__Provided records__
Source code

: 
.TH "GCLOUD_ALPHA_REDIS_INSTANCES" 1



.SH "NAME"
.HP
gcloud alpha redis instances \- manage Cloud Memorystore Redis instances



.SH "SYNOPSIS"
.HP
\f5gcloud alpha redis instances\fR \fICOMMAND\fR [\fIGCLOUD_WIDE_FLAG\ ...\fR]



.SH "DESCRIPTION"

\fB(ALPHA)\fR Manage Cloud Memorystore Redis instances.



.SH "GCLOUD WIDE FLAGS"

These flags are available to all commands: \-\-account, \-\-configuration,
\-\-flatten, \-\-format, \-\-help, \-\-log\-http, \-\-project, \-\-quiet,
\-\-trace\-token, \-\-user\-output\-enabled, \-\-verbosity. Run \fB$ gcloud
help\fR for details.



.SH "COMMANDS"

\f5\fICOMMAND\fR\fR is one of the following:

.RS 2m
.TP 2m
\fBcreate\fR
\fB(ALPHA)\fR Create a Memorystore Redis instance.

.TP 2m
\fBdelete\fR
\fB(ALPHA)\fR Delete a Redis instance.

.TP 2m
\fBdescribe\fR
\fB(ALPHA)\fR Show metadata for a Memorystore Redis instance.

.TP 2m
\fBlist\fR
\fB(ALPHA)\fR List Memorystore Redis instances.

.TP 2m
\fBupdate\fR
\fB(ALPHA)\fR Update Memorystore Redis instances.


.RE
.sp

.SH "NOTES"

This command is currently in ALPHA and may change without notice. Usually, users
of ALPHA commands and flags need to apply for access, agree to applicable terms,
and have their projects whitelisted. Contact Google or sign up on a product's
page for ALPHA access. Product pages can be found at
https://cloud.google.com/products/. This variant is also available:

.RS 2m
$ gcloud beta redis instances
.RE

__Work order__
Line by line, reproduce the records above exactly.

__Written reply__
Source code

: 
.TH "GCLOUD_ALPHA_REDIS_INSTANCES" 1



.SH "NAME"
.HP
gcloud alpha redis instances \- manage Cloud Memorystore Redis instances



.SH "SYNOPSIS"
.HP
\f5gcloud alpha redis instances\fR \fICOMMAND\fR [\fIGCLOUD_WIDE_FLAG\ ...\fR]



.SH "DESCRIPTION"

\fB(ALPHA)\fR Manage Cloud Memorystore Redis instances.



.SH "GCLOUD WIDE FLAGS"

These flags are available to all commands: \-\-account, \-\-configuration,
\-\-flatten, \-\-format, \-\-help, \-\-log\-http, \-\-project, \-\-quiet,
\-\-trace\-token, \-\-user\-output\-enabled, \-\-verbosity. Run \fB$ gcloud
help\fR for details.



.SH "COMMANDS"

\f5\fICOMMAND\fR\fR is one of the following:

.RS 2m
.TP 2m
\fBcreate\fR
\fB(ALPHA)\fR Create a Memorystore Redis instance.

.TP 2m
\fBdelete\fR
\fB(ALPHA)\fR Delete a Redis instance.

.TP 2m
\fBdescribe\fR
\fB(ALPHA)\fR Show metadata for a Memorystore Redis instance.

.TP 2m
\fBlist\fR
\fB(ALPHA)\fR List Memorystore Redis instances.

.TP 2m
\fBupdate\fR
\fB(ALPHA)\fR Update Memorystore Redis instances.


.RE
.sp

.SH "NOTES"

This command is currently in ALPHA and may change without notice. Usually, users
of ALPHA commands and flags need to apply for access, agree to applicable terms,
and have their projects whitelisted. Contact Google or sign up on a product's
page for ALPHA access. Product pages can be found at
https://cloud.google.com/products/. This variant is also available:

.RS 2m
$ gcloud beta redis instances
.RE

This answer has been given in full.